START DOCUMENT SEGMENT

Reverse Transcriptase-Polymerase Chain Reaction (RT-PCR) Analysis of MPO and GM-CSF-mRNA Expression
Total RNA was extracted from HL-60 cells, arterial tissues, monocytes, and macrophages. Total RNA (5 μg) was used for cDNA synthesis, and the reverse transcriptase reaction mixture (2 μl) was used for PCR reaction with a DNA thermal cycler for 40 cycles (30 seconds at 92°C, 30 seconds at 56°C, and 2 minutes at 72°C). Identical reactions were also set up in the absence of reverse transcriptase for control experiments and these control reactions yielded the negative results, indicating no genomic contamination (data not shown). Primers: G3PDH sense 5′-ACCACAGTCCATGCCATCAC-3′, antisense 5′-TCCACCACCCTGTTGCTGTA-3′; MPO sense 5′-GACACCTCGTTGGTGCTGAG-3′, antisense 5′-TCGCAGTTGACGCCAGTGC-3′; GM-CSF sense 5′-CCTGAACCTGAGTAGAGACAC-3′, antisense 5′-TCCCATTCTTCTGCCATGCCT-3′. The amplified PCR products (G3PDH, 452 bp; MPO, 674 bp; GM-CSF, 484 bp) were electrophoresed in 1.5% agarose gels and visualized by ethidium bromide staining.
Assay of HOCl Production and MPO Degranulation from Macrophages
HOCl production from macrophages was determined as reported previously. 28 GM-CSF-treated macrophages were stimulated by various stimuli [phorbol myristate acetate (PMA), opsonized zymosan, A23187, norepinephrine, interleukin-1β (IL-1β), tumor necrosis factor-α , interferon-γ, lysophosphatidylcholine (lysoPC), CD40L, or cholesterol crystals] in Krebs-Henseleit buffer solution (pH = 7.4) containing taurine (20 mmol/L) at 37°C for 2 hours. The concentration of HOCl-mediated product, taurine chloramine, in the incubation medium was determined by Ellman’s Reagent. MPO levels in the culture medium were determined by MPO-specific enzyme-linked immunosorbent assay (Calbiochem, La Jolla, CA). Cells were harvested by PBS-ethylenediaminetetraacetic acid to measure DNA content. 27
Statistical Analysis
Data in figures represent the means ± SD of the indicated number of samples. The mean values for more than three groups were compared by analysis of variance. The difference between two mean values was analyzed with the unpaired Student’s t-test. A value of P < 0.05 was considered statistically significant.

END DOCUMENT SEGMENT

- [YOUR GOAL]:
Continue the methods text on MPO and GM-CSF in macrophages from the point where it stops. The material after this point is not needed.

START SOURCE MATERIAL

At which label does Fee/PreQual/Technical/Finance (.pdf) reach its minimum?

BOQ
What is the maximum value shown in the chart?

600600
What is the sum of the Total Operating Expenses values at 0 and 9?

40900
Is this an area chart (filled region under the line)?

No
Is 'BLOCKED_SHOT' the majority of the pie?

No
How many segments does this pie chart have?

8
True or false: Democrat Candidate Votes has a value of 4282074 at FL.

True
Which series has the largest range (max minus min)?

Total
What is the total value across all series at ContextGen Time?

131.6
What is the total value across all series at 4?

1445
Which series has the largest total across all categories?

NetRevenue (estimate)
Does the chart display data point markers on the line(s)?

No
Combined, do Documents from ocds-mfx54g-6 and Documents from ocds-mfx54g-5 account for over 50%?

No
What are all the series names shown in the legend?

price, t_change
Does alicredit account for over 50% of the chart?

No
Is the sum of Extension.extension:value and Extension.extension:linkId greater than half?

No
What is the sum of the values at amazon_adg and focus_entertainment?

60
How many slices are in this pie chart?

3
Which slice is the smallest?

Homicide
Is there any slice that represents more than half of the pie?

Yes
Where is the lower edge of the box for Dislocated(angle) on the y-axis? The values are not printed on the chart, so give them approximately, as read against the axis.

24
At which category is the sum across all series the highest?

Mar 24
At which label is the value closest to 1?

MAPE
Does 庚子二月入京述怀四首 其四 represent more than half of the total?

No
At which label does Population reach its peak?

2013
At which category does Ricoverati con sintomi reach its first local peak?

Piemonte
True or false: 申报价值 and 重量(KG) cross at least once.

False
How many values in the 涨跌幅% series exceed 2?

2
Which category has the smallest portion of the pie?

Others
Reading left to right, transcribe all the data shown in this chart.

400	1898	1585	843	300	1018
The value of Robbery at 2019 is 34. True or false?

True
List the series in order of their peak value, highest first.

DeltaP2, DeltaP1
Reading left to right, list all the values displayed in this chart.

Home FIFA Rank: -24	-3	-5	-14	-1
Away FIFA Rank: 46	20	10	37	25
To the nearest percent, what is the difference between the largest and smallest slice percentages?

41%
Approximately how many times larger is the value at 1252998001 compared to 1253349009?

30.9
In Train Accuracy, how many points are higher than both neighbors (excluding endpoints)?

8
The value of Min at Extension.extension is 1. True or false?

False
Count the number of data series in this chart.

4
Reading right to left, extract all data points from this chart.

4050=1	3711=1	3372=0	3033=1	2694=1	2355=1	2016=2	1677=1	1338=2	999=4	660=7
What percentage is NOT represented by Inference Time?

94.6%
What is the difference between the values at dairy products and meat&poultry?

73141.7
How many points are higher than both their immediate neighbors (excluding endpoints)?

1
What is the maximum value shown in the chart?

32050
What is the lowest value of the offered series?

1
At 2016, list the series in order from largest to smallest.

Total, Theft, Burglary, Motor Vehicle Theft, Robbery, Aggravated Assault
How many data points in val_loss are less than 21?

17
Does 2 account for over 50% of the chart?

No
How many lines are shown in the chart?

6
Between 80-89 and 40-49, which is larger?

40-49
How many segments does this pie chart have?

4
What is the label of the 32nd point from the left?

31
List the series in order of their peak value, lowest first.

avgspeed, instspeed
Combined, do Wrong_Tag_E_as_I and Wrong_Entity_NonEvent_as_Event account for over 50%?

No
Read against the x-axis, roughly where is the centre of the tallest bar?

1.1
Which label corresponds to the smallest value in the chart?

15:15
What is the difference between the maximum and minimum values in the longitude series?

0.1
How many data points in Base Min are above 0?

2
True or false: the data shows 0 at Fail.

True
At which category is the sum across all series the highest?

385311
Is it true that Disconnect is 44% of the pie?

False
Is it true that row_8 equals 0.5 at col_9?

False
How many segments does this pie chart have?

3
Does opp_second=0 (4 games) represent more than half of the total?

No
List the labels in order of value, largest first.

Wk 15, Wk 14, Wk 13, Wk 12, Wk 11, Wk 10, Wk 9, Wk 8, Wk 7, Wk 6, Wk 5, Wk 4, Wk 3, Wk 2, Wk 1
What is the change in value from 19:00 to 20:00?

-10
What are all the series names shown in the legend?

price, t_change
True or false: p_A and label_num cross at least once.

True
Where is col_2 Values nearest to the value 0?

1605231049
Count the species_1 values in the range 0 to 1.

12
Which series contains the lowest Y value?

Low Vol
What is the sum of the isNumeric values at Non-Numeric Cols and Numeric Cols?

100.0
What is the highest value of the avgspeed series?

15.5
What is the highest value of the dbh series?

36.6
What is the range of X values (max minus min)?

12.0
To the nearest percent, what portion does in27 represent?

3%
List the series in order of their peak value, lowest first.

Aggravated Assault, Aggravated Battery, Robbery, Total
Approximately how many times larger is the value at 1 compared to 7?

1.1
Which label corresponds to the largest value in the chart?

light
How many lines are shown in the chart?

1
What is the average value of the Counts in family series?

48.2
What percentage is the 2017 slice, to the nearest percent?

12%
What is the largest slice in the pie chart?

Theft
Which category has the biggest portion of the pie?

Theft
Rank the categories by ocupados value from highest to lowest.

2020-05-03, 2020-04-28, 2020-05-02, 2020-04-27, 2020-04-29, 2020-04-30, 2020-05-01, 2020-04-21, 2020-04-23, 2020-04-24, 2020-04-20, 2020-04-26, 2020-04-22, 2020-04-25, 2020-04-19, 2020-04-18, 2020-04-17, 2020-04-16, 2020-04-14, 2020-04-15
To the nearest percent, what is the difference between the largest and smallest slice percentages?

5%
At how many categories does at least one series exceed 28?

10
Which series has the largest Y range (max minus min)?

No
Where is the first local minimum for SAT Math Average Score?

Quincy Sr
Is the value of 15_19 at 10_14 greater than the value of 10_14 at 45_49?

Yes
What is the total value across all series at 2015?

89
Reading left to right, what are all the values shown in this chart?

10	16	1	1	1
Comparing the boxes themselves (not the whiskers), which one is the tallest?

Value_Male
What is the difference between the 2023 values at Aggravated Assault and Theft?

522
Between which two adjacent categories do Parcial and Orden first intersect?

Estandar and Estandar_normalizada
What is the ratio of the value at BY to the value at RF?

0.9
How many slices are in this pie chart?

END SOURCE MATERIAL

- [WRITTEN ANSWER]:
Results
MPO-Positive Macrophages Vary at Different Stages of Lesion Evolution in Human Atherosclerosis
Recent studies have demonstrated the presence of enzymatically active MPO in human atherosclerosis. 2 Advanced atheromatous plaques (type Va, n = 25) consistently expressed abundant MPO immunoreactivity in intimal mononuclear cells (Figure 1, A and B) ▶ , and human atherosclerotic lesions expressed MPO variably depending on the stage of disease (Table 1 ▶ and Figure 1A ▶ ). Advanced atheromatous lesions contained MPO-positive cells particularly in the fibrous cap, near microvessels, and in the lipid core (Figure 1B) ▶ . Arteries with diffuse intimal thickening (n = 14), fatty streaks (n = 14), and fibromuscular plaques (n = 17) generally exhibited little MPO immunoreactivity, although some of these specimens did contain MPO-containing cells (Table 1 ▶ and Figure 1A ▶ ). Advanced fibromuscular plaques (type Vc) contained MPO-positive cells in the subendothelial space and deep intimal region (Figure 1B) ▶ . Most MPO-containing cells were not lipid-laden foam cells, but some lipid-laden foam cells were also MPO-positive. Arteries that showed no signs of disease (n = 7) all lacked MPO immunoreactivity (data not shown).
Table 1.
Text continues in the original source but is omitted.